Neurofibromatosis occurs in 1 in 2,500 to 4,000 persons. It is transmitted as an autosomal dominant trait with close to 100% penetrance. There is also a characteristically high rate (~50%) of spontaneous mutations, which may explain why only about 50% of patients have a family history of the disease. The gene for peripheral (von Recklinghausen) neurofibromatosis (NF1) is located on chromosome 17; the gene for central (bilateral acoustic) neurofibromatosis (NF2) has its locus on chromosome 22. This discussion is limited to von Recklinghausen neurofibromatosis.
DIAGNOSTIC CRITERIA
The diagnosis of von Recklinghausen neurofibromatosis in a child requires a high index of suspicion. If two or more of the criteria shown in Plate 4-20 are identified in a child, that individual can be considered to have NF1. By the age of 1 year, 70% will meet diagnostic criteria, with 97% fulfilling diagnostic criteria by the age of 8 years. With time, all manifestations of neurofibromatosis increase in number, size, and severity.

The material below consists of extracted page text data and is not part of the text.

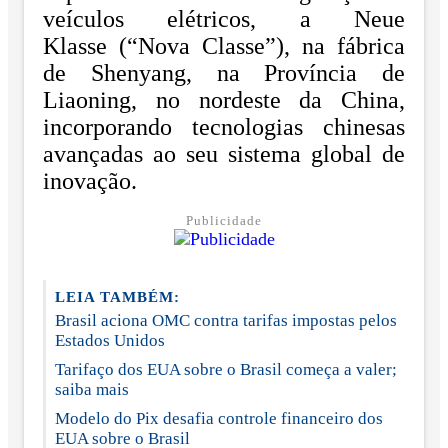
veículos elétricos, a Neue
Klasse (“Nova Classe”), na fábrica
de Shenyang, na Província de
Liaoning, no nordeste da China,
incorporando tecnologias chinesas
avançadas ao seu sistema global de
inovação.
Publicidade
LEIA TAMBÉM:
Brasil aciona OMC contra tarifas impostas pelos
Estados Unidos
Tarifaço dos EUA sobre o Brasil começa a valer;
saiba mais
Modelo do Pix desafia controle financeiro dos
EUA sobre o Brasil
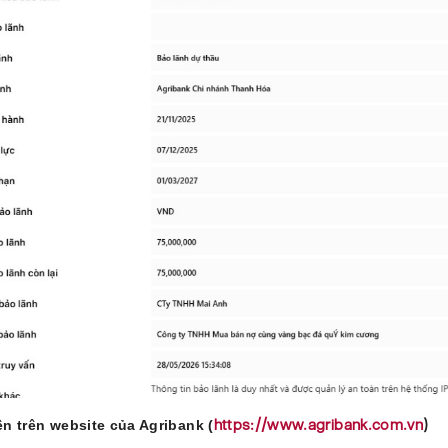
https://www.agribank.com.vn
)
ện trên website của Agribank (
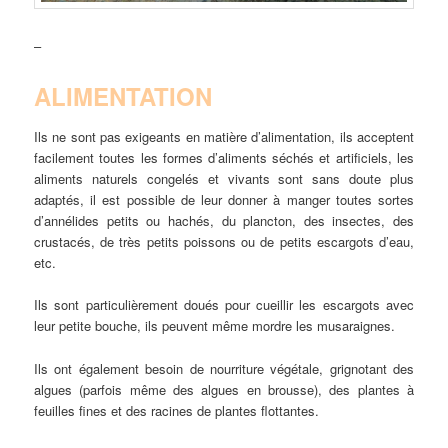
–
ALIMENTATION
Ils ne sont pas exigeants en matière d’alimentation, ils acceptent
facilement toutes les formes d’aliments séchés et artificiels, les
aliments naturels congelés et vivants sont sans doute plus
adaptés, il est possible de leur donner à manger toutes sortes
d’annélides petits ou hachés, du plancton, des insectes, des
crustacés, de très petits poissons ou de petits escargots d’eau,
etc.
Ils sont particulièrement doués pour cueillir les escargots avec
leur petite bouche, ils peuvent même mordre les musaraignes.
Ils ont également besoin de nourriture végétale, grignotant des
algues (parfois même des algues en brousse), des plantes à
feuilles fines et des racines de plantes flottantes.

The most common musculoskeletal manifestations are spinal deformity, limb-length discrepancy, pseudarthrosis of the tibia, and problems such as pathologic fractures and hemihypertrophy of the foot, face, and hand. Despite multiple musculoskeletal manifestations of NF1, only approximately 10% of those affected will require orthopaedic intervention in their lifetime. Of those that require operations, many will require multiple procedures.

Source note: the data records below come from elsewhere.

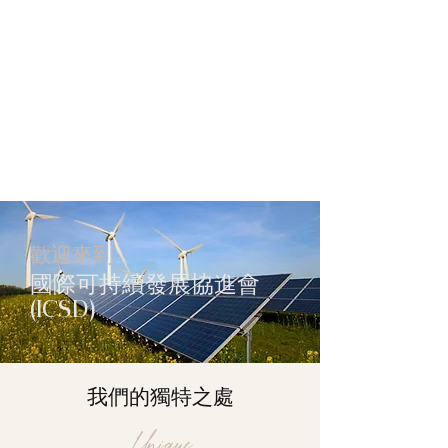
歡迎來到
國際可持續發展協進會
(ICSD)
我們的獨特之處
Unique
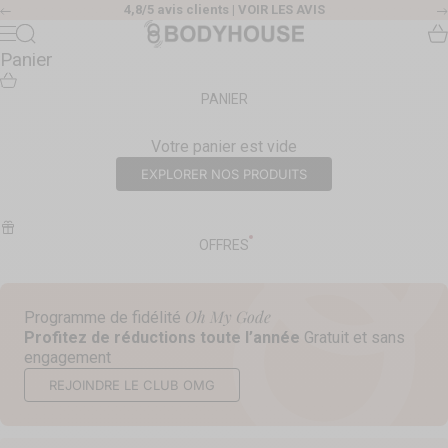
Passer au contenu
4,8/5 avis clients |
VOIR LES AVIS
Précédent
Body House
Recherche
Pa
Menu
Panier
PANIER
Votre panier est vide
EXPLORER NOS PRODUITS
OFFRES
Oh My Gode
Programme de fidélité
Profitez de réductions toute l’année
Gratuit et sans
engagement
REJOINDRE LE CLUB OMG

NF1 is characterized by the involvement of multiple organ systems outside the skeletal system. Neurologic, visual, and hearing problems are associated characteristics. In children, the incidence of several manifestations, such as sexual precocity, learning disorders, retarded sexual development, malignant hypertension secondary to diffuse renal artery changes, and mental retardation, is not statistically significant. The oftennoted delay of speech and motor development may signify central nervous system involvement.
CUTANEOUS LESIONS
Café-au-lait spots—the characteristic cutaneous lesions of neurofibromatosis—are present in 90% of patients (see Plate 4-20). These spots are macular and melanotic with smooth edges, in contrast to the jagged edges seen in similar lesions of fibrous dysplasia (McCune-Albright syndrome). Café-au-lait spots in NF1 have been likened to the “coast of California,” whereas lesions of fibrous dysplasia resemble the “rugged coast of Maine.”

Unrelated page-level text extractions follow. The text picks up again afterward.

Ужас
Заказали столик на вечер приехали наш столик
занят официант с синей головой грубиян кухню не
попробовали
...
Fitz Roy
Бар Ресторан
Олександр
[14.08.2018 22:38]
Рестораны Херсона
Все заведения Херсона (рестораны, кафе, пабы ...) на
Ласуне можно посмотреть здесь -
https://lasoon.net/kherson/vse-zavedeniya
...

An adult with more than six café-au-lait spots with diameters of 15 mm or greater must be presumed to have neurofibromatosis. Results of an evaluation of children younger than age 5 indicate that two or fewer café-au-lait spots occur in less than 1% of normal children and that five spots with a diameter of at least 5 mm are pathognomonic. Cutaneous neurofibroma “nodules” (fibroma molluscum), pigmented nevi, elephantiasis, and verrucous hyperplasia are other characteristic skin lesions.